Woher kommen deine Anfragen bzw. die Bestellungen?
Im Onlineshop können wir deutschlandweit Bestellungen verzeichnen, obwohl wir bisher wenig Werbung gemacht haben. Einige haben auch schon mehrfach bestellt und zu manchen konnte ein persönlicher Kontakt hergestellt werden – ein Kunde hat bereits zehn Matten und weitere fünf bestellt. Die Kinder dieser Familie besitzen eine Eisenbahn und einen Bauernhof und wollen die beiden Bereiche von Kinderzimmer zu Kinderzimmer verbinden.

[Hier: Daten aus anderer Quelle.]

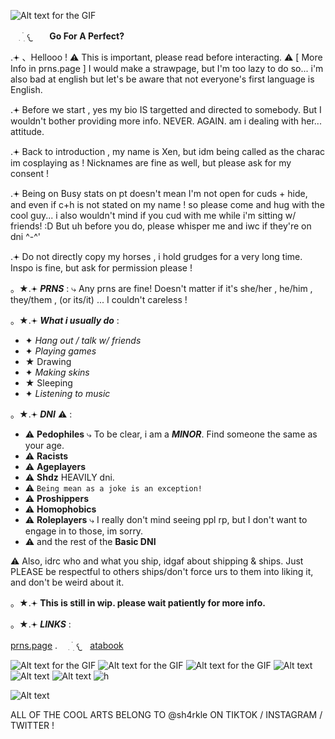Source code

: ![Alt text for the GIF](https://ik.imagekit.io/22tifjcqh/output-onlinegiftools.gif)

⠀ ִ  ࣪   ׅ  𐔌ㅤ **Go For A Perfect?**

.𖥔 、Hellooo ! ⚠︎ This is important, please read before interacting. ⚠︎ [ More Info in prns.page ]
I would make a strawpage, but I'm too lazy to do so... i'm also bad at english but let's be aware that not everyone's first language is English.

.𖥔 Before we start , yes my bio IS targetted and directed to somebody. But I wouldn't bother providing more info. NEVER. AGAIN. am i dealing with her... attitude.

.𖥔 Back to introduction , my name is Xen, but idm being called as the charac im cosplaying as ! Nicknames are fine as well, but please ask for my consent !

.𖥔 Being on Busy stats on pt doesn't mean I'm not open for cuds + hide, and even if c+h is not stated on my name ! so please come and hug with the cool guy... i also wouldn't mind if you cud with me while i'm sitting w/ friends! :D But uh before you do, please whisper me and iwc if they're on dni ^-^'

.𖥔 Do not directly copy my horses , i hold grudges for a very long time. Inspo is fine, but ask for permission please !

。★.𖥔 *__PRNS__* :
⤷
Any prns are fine! Doesn't matter if it's she/her , he/him , they/them , (or its/it) ... I couldn't careless !

。★.𖥔 *__What i usually do__* :
- ✦ *Hang out / talk w/ friends*
- ✦ *Playing games*
- ★ Drawing
- ✦ *Making skins*
- ★ Sleeping
- ✦ *Listening to music*

。★.𖥔 ***DNI*** ⚠︎ :
- ⚠︎ **Pedophiles** ⤷ To be clear, i am a ***MINOR***. Find someone the same as your age.
- ⚠︎ **Racists**
- ⚠︎ **Ageplayers**
- ⚠︎ **Shdz** HEAVILY dni.
- ⚠︎ `Being mean as a joke is an exception!`
- ⚠︎ **Proshippers**
- ⚠︎ **Homophobics**
- ⚠︎ **Roleplayers** ⤷ I really don't mind seeing ppl rp, but I don't want to engage in to those, im sorry.
- ⚠︎ and the rest of the **Basic DNI**

⚠︎ Also, idrc who and what you ship, idgaf about shipping & ships. Just PLEASE be respectful to others ships/don't force urs to them into liking it, and don't be weird about it.

。★.𖥔 **This is still in wip. please wait patiently for more info.**


。★.𖥔 *__LINKS__* :

[prns.page](https://en.pronouns.page/@Xe.mn0) . ⠀ ִ  ࣪   ׅ  𐔌ㅤ[atabook](https://d0zing.atabook.org/)

![Alt text for the GIF](https://ik.imagekit.io/22tifjcqh/vhk6nj.gif) ![Alt text for the GIF](https://ik.imagekit.io/22tifjcqh/6v2ges.gif) ![Alt text for the GIF](https://ik.imagekit.io/22tifjcqh/llgdmt.gif) ![Alt text](https://ik.imagekit.io/22tifjcqh/lovesick.webp) ![Alt text](https://ik.imagekit.io/22tifjcqh/cvju04.gif) ![Alt text](https://ik.imagekit.io/22tifjcqh/sxpn4n.gif) ![h](https://ik.imagekit.io/22tifjcqh/jxkkf5.gif)



![Alt text](https://ik.imagekit.io/22tifjcqh/Untitled256_20251018160342.png)




















ALL OF THE COOL ARTS BELONG TO @sh4rkle ON TIKTOK / INSTAGRAM / TWITTER !














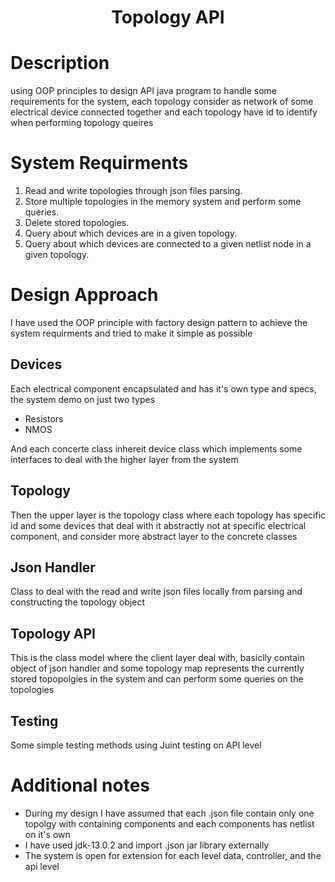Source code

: <h1 align="center" id="title">Topology API</h1>

# Description
using OOP principles to design API java program to handle some requirements for the system, each topology consider as network of some electrical device
connected together and each topology have id to identify when performing topology queires

# System Requirments
1. Read and write topologies through json files parsing.
2. Store multiple topologies in the memory system and perform some queries.
3. Delete stored topologies.
4. Query about which devices are in a given topology.
5. Query about which devices are connected to a given netlist node in a given topology.

# Design Approach
I have used the OOP principle with factory design pattern to achieve the system requirments and tried to make it simple as possible

## Devices
Each electrical component encapsulated and has it's own type and specs, the system demo on just two types 
- Resistors
- NMOS

And each concerte class inhereit device class which implements some interfaces to deal with the higher layer from the system

## Topology
Then the upper layer is the topology class where each topology has specific id and some devices that deal with it abstractly not at specific electrical component, and consider more abstract layer to the concrete classes

## Json Handler
Class to deal with the read and write json files locally from parsing and constructing the topology object

## Topology API
This is the class model where the client layer deal with, basiclly contain object of json handler and some topology map represents the currently stored topopolgies in the system
and can perform some queries on the topologies

## Testing
Some simple testing methods using Juint testing on API level

# Additional notes
- During my design I have assumed that each .json file contain only one topolgy with containing components and each components has netlist on it's own
- I have used jdk-13.0.2 and import .json jar library externally
- The system is open for extension for each level data, controller, and the api level
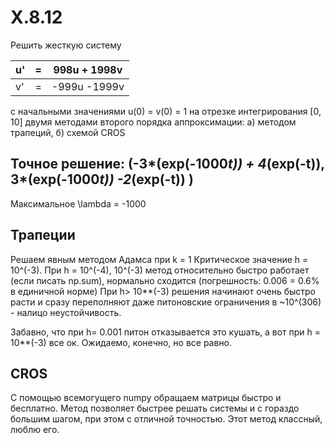 # X.8.12
Решить жесткую систему 

| u' | = | 998u + 1998v |
|----|---|--------------|
| v' | = | -999u -1999v |

с начальными значениями u(0) = v(0) = 1 на отрезке интегрирования [0, 10]
двумя методами второго порядка аппроксимации:
а) методом трапеций,
б) схемой CROS

## Точное решение: (-3*(exp(-1000*t)) + 4*(exp(-t)), 3*(exp(-1000*t)) -2*(exp(-t)) )
Максимальное \lambda = -1000
## Трапеции
Решаем явным методом Адамса при k = 1
Критическое значение h = 10^(-3). При h = 10^(-4),  10^(-3)  метод относительно быстро работает (если писать np.sum), нормально сходится (погрешность: 0.006 = 0.6% в единичной норме) 
При h> 10**(-3) решения начинают очень быстро расти и сразу переполняют даже питоновские ограничения в ~10^(306) - налицо неустойчивость.
 

Забавно, что при h= 0.001 питон отказывается это кушать, а вот при h = 10**(-3) все ок. Ожидаемо, конечно, но все равно. 

 
## CROS

С помощью всемогущего numpy обращаем матрицы быстро и бесплатно.
Метод позволяет быстрее решать системы и с гораздо большим шагом, при этом с отличной точностью. 
Этот метод классный, люблю его.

Sind die Käufer überrascht, wenn sie hören, dass das Produkt aus Chemnitz kommt?
Die Kunden von außerhalb finden es super, dass so ein Produkt noch aus Deutschland kommt. Für Einheimische, die bei unseren Präsentationen im Einzelhandel oder auf Messen nach dem Herstellungsort fragen, ist die Antwort ein Kaufgrund. Wir hatten viele Eltern, die es toll finden, dass es sowas in Chemnitz gibt bzw. gemacht wird.

Dein Unternehmen ist doch geradezu prädestiniert für die Vox-Sendung „Höhle der Löwen“?
Wir wurden schon angefragt. Aber wir haben abgesagt.

Warum?
Weil wir damals einfach zu wenig Matten verkauft haben. Bei der Zahl 50 hätten sie uns ausgelacht. Zudem ist es ganz gut, das Unternehmen ein Jahr laufen zu lassen und dann eine Bilanz zu ziehen. Mit den konkreten Zahlen über ein Jahr könnte man eine solche Geschichte angehen.

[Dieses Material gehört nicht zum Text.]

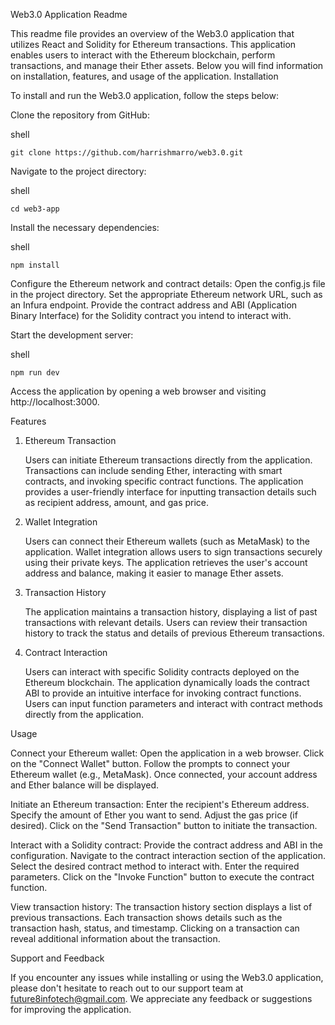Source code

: Web3.0 Application Readme

This readme file provides an overview of the Web3.0 application that utilizes React and Solidity for Ethereum transactions. This application enables users to interact with the Ethereum blockchain, perform transactions, and manage their Ether assets. Below you will find information on installation, features, and usage of the application.
Installation

To install and run the Web3.0 application, follow the steps below:

Clone the repository from GitHub:

   shell

    git clone https://github.com/harrishmarro/web3.0.git

Navigate to the project directory:

   shell

    cd web3-app

Install the necessary dependencies:

   shell

    npm install

Configure the Ethereum network and contract details:
    Open the config.js file in the project directory.
    Set the appropriate Ethereum network URL, such as an Infura endpoint.
    Provide the contract address and ABI (Application Binary Interface) for the Solidity contract you intend to interact with.

Start the development server:

   shell

    npm run dev

Access the application by opening a web browser and visiting http://localhost:3000.

Features
1. Ethereum Transaction

    Users can initiate Ethereum transactions directly from the application.
    Transactions can include sending Ether, interacting with smart contracts, and invoking specific contract functions.
    The application provides a user-friendly interface for inputting transaction details such as recipient address, amount, and gas price.

2. Wallet Integration

    Users can connect their Ethereum wallets (such as MetaMask) to the application.
    Wallet integration allows users to sign transactions securely using their private keys.
    The application retrieves the user's account address and balance, making it easier to manage Ether assets.

3. Transaction History

    The application maintains a transaction history, displaying a list of past transactions with relevant details.
    Users can review their transaction history to track the status and details of previous Ethereum transactions.

4. Contract Interaction

    Users can interact with specific Solidity contracts deployed on the Ethereum blockchain.
    The application dynamically loads the contract ABI to provide an intuitive interface for invoking contract functions.
    Users can input function parameters and interact with contract methods directly from the application.

Usage

Connect your Ethereum wallet:
    Open the application in a web browser.
    Click on the "Connect Wallet" button.
    Follow the prompts to connect your Ethereum wallet (e.g., MetaMask).
    Once connected, your account address and Ether balance will be displayed.

Initiate an Ethereum transaction:
    Enter the recipient's Ethereum address.
    Specify the amount of Ether you want to send.
    Adjust the gas price (if desired).
    Click on the "Send Transaction" button to initiate the transaction.

Interact with a Solidity contract:
    Provide the contract address and ABI in the configuration.
    Navigate to the contract interaction section of the application.
    Select the desired contract method to interact with.
    Enter the required parameters.
    Click on the "Invoke Function" button to execute the contract function.

View transaction history:
    The transaction history section displays a list of previous transactions.
    Each transaction shows details such as the transaction hash, status, and timestamp.
    Clicking on a transaction can reveal additional information about the transaction.

Support and Feedback

If you encounter any issues while installing or using the Web3.0 application, please don't hesitate to reach out to our support team at future8infotech@gmail.com. We appreciate any feedback or suggestions for improving the application.
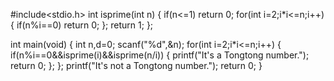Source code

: #include<stdio.h>
int isprime(int n)
{
    if(n<=1) return 0;
    for(int i=2;i*i<=n;i++)
    {
        if(n%i==0) return 0;
    };
    return 1;
};

int main(void)
{
    int n,d=0;
    scanf("%d",&n);
    for(int i=2;i*i<=n;i++)
    {
        if(n%i==0&&isprime(i)&&isprime(n/i)) 
        {
            printf("It's a Tongtong number.");
            return 0;
        };
    };
    printf("It's not a Tongtong number.");
    return 0;
}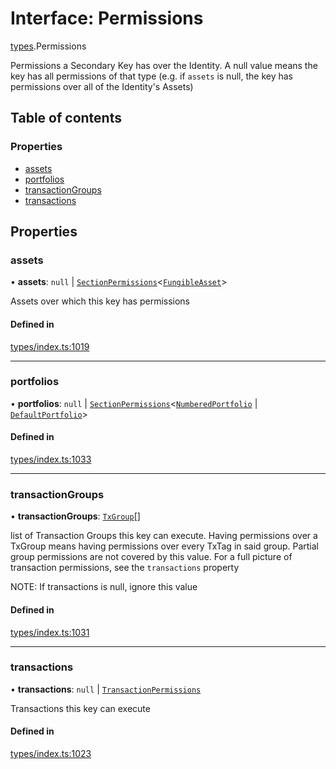 # Interface: Permissions

[types](../wiki/types).Permissions

Permissions a Secondary Key has over the Identity. A null value means the key has
  all permissions of that type (e.g. if `assets` is null, the key has permissions over all
  of the Identity's Assets)

## Table of contents

### Properties

- [assets](../wiki/types.Permissions#assets)
- [portfolios](../wiki/types.Permissions#portfolios)
- [transactionGroups](../wiki/types.Permissions#transactiongroups)
- [transactions](../wiki/types.Permissions#transactions)

## Properties

### assets

• **assets**: ``null`` \| [`SectionPermissions`](../wiki/types.SectionPermissions)<[`FungibleAsset`](../wiki/api.entities.Asset.Fungible.FungibleAsset)\>

Assets over which this key has permissions

#### Defined in

[types/index.ts:1019](https://github.com/PolymeshAssociation/polymesh-sdk/blob/079537ad/src/types/index.ts#L1019)

___

### portfolios

• **portfolios**: ``null`` \| [`SectionPermissions`](../wiki/types.SectionPermissions)<[`NumberedPortfolio`](../wiki/api.entities.NumberedPortfolio.NumberedPortfolio) \| [`DefaultPortfolio`](../wiki/api.entities.DefaultPortfolio.DefaultPortfolio)\>

#### Defined in

[types/index.ts:1033](https://github.com/PolymeshAssociation/polymesh-sdk/blob/079537ad/src/types/index.ts#L1033)

___

### transactionGroups

• **transactionGroups**: [`TxGroup`](../wiki/types.TxGroup)[]

list of Transaction Groups this key can execute. Having permissions over a TxGroup
  means having permissions over every TxTag in said group. Partial group permissions are not
  covered by this value. For a full picture of transaction permissions, see the `transactions` property

NOTE: If transactions is null, ignore this value

#### Defined in

[types/index.ts:1031](https://github.com/PolymeshAssociation/polymesh-sdk/blob/079537ad/src/types/index.ts#L1031)

___

### transactions

• **transactions**: ``null`` \| [`TransactionPermissions`](../wiki/types.TransactionPermissions)

Transactions this key can execute

#### Defined in

[types/index.ts:1023](https://github.com/PolymeshAssociation/polymesh-sdk/blob/079537ad/src/types/index.ts#L1023)
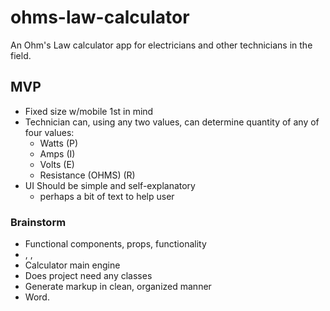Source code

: # ohms-law-calculator
An Ohm's Law calculator app for electricians and other technicians in the field. 

## MVP ##

* Fixed size w/mobile 1st in mind
* Technician can, using any two values, can determine quantity of any of four values:
  * Watts (P)
  * Amps (I)
  * Volts (E)
  * Resistance (OHMS) (R)
* UI Should be simple and self-explanatory
  * perhaps a bit of text to help user


### Brainstorm ###

* Functional components, props, functionality
* <Calculator/>, <Screen/>, <Keyboard/>
* Calculator main engine
* Does project need any classes
* Generate markup in clean, organized manner
* Word.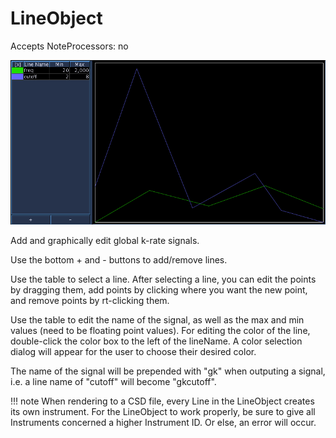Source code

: # LineObject

Accepts NoteProcessors: no

![Line Object](../../../images/lineObject.png)

Add and graphically edit global k-rate signals.

Use the bottom + and - buttons to add/remove lines.

Use the table to select a line. After selecting a line, you can edit the
points by dragging them, add points by clicking where you want the new
point, and remove points by rt-clicking them.

Use the table to edit the name of the signal, as well as the max and min
values (need to be floating point values). For editing the color of the
line, double-click the color box to the left of the lineName. A color
selection dialog will appear for the user to choose their desired color.

The name of the signal will be prepended with "gk" when outputing a
signal, i.e. a line name of "cutoff" will become "gkcutoff".

!!! note
    When rendering to a CSD file, every Line in the LineObject creates 
    its own instrument. 
    For the LineObject to work properly, be sure to give all Instruments
    concerned a higher Instrument ID. Or else, an error will occur.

Wo siehst du deine Firma im Jahr 2025?
Ich hoffe, dass ich in acht Jahren einen eigenen kleinen Playmatt-Store habe, in dem ich meine Produkte präsentieren und verkaufen kann. Ein Ziel ist auch, deutschlandweit im Einzelhandel präsent und vor allem bekannt zu sein. Das werden wir nicht in zwei oder in drei Jahren schaffen. Man sagt als Onlineshop braucht man drei bis fünf Jahre bis man etabliert ist und im Einzelhandel noch ein Stück länger. Aber das ist auch gewollt. Wenn wir nach acht Jahren ein gefestigtes Unternehmen haben, ist das Ziel ja erreicht.

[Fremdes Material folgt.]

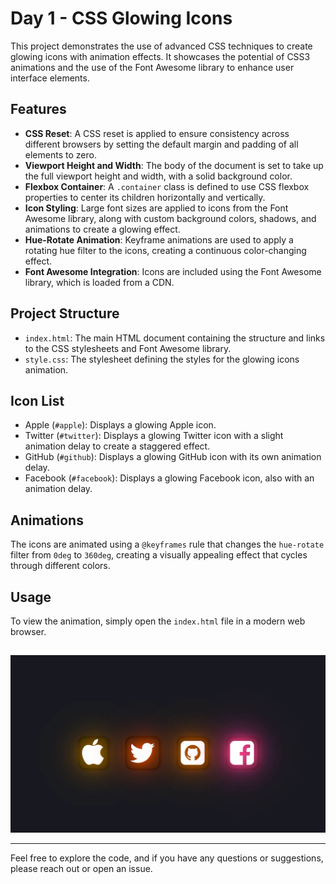# Day 1 - CSS Glowing Icons

This project demonstrates the use of advanced CSS techniques to create glowing icons with animation effects. It showcases the potential of CSS3 animations and the use of the Font Awesome library to enhance user interface elements.

## Features

- **CSS Reset**: A CSS reset is applied to ensure consistency across different browsers by setting the default margin and padding of all elements to zero.
- **Viewport Height and Width**: The body of the document is set to take up the full viewport height and width, with a solid background color.
- **Flexbox Container**: A `.container` class is defined to use CSS flexbox properties to center its children horizontally and vertically.
- **Icon Styling**: Large font sizes are applied to icons from the Font Awesome library, along with custom background colors, shadows, and animations to create a glowing effect.
- **Hue-Rotate Animation**: Keyframe animations are used to apply a rotating hue filter to the icons, creating a continuous color-changing effect.
- **Font Awesome Integration**: Icons are included using the Font Awesome library, which is loaded from a CDN.

## Project Structure

- `index.html`: The main HTML document containing the structure and links to the CSS stylesheets and Font Awesome library.
- `style.css`: The stylesheet defining the styles for the glowing icons animation.

## Icon List

- Apple (`#apple`): Displays a glowing Apple icon.
- Twitter (`#twitter`): Displays a glowing Twitter icon with a slight animation delay to create a staggered effect.
- GitHub (`#github`): Displays a glowing GitHub icon with its own animation delay.
- Facebook (`#facebook`): Displays a glowing Facebook icon, also with an animation delay.

## Animations

The icons are animated using a `@keyframes` rule that changes the `hue-rotate` filter from `0deg` to `360deg`, creating a visually appealing effect that cycles through different colors.

## Usage

To view the animation, simply open the `index.html` file in a modern web browser.

## 
![Glowing Icons](image.png)



---

Feel free to explore the code, and if you have any questions or suggestions, please reach out or open an issue.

Und wer weiß, wie man die Matten noch weiter entwickeln kann. Wir haben viele coole Ideen. Angefangen von den fluoreszierenden Farben, über Glitzereffekte, 3D-Effekte bis hin zu Kooperationen mit namhaften Spieleherstellern. Aktuell führen wir auch Gespräche, um in die Merchandise-Schiene bei bestimmten Kinderfilmen einzusteigen.